La Commission du droit international (CDI) a adopté un projet de
codification, ce texte est le fruit de plus de quarante ans de travaux (1969), il a
été transmis à l’AG des Nations unies qui l’a recommandé aux Etats (Résolution
du 12.12.2001).
Cette responsabilité est fondée sur un mécanisme qui offre la possibilité à un
sujet de droit international (Etat, organisation internationale), victime d’un
préjudice imputable à un autre sujet de droit international, d’obtenir des
réparations. Ce texte reprend des dispositions qui représentent des coutumes
internationales donc des obligations.
Quelles sont les conditions d’engagement de la responsabilité internationale ?
Elles sont au nombre de deux.
Il faut un fait internationalement illicite, ce peut être une action ou une
omission, ce fait résulte de la violation d’une obligation. Le projet de la CDI
prévoit les violations graves par l’Etat d’une obligation découlant de normes
impératives du droit international général.
Il faut aussi un comportement attribuable à un sujet de droit international, il
suffit que ce comportement soit attribuable à un des organes de l’Etat ou même à
une personne privée exerçant des missions de puissance publique.

▸ LISTE DES TÂCHES:
a: Indiquez si chacune des affirmations suivantes concorde avec l'extrait sur la responsabilité internationale, en répondant par oui ou par non et en citant les mots décisifs de l'extrait : (i) le projet de la CDI a été transmis à l'AG des Nations unies ; (ii) un fait internationalement illicite ne peut être qu'une action ; (iii) les conditions d'engagement de la responsabilité internationale sont au nombre de trois.
b: Reprenez le passage de l'extrait sur la responsabilité internationale qui commence par « La Commission du » et se termine par « donc des obligations. », en renommant « sujet de droit international » en « acteur de droit international ».

▸ DONNÉES FOURNIES:
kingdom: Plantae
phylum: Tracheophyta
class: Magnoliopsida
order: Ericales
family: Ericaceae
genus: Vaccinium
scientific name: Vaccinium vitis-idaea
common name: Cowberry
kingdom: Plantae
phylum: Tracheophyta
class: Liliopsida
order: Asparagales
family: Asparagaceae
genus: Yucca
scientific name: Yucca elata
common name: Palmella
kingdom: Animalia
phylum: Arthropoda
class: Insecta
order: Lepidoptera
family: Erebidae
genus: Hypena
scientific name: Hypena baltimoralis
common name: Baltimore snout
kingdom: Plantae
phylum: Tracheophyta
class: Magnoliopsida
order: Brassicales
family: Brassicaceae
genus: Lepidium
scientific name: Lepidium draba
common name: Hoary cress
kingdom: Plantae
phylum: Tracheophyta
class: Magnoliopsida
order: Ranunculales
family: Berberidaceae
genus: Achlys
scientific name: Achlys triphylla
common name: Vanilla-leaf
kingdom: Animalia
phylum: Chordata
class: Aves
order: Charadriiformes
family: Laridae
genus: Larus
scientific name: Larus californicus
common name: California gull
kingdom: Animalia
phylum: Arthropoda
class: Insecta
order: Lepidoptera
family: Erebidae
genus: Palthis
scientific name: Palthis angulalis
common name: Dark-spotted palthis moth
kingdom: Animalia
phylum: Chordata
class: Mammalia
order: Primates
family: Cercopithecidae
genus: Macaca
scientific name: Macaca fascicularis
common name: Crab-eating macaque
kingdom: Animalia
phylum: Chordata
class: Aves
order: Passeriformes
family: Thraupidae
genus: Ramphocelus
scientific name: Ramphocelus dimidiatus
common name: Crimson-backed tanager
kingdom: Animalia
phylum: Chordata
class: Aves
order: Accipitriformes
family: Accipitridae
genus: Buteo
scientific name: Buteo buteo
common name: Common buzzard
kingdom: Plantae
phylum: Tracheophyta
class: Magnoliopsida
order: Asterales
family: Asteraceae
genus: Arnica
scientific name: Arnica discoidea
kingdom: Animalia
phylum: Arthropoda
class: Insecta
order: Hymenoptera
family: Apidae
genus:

▸ EXERCICES CORRIGÉS:
a:
(i) Oui : « été transmis à l’AG des Nations unies ».
(ii) Non : « ce peut être une action ou une omission ».
(iii) Non : « Elles sont au nombre de deux. »

b:
La Commission du droit international (CDI) a adopté un projet de
codification, ce texte est le fruit de plus de quarante ans de travaux (1969), il a
été transmis à l’AG des Nations unies qui l’a recommandé aux Etats (Résolution
du 12.12.2001).
Cette responsabilité est fondée sur un mécanisme qui offre la possibilité à un
acteur de droit international (Etat, organisation internationale), victime d’un
préjudice imputable à un autre acteur de droit international, d’obtenir des
réparations. Ce texte reprend des dispositions qui représentent des coutumes
internationales donc des obligations.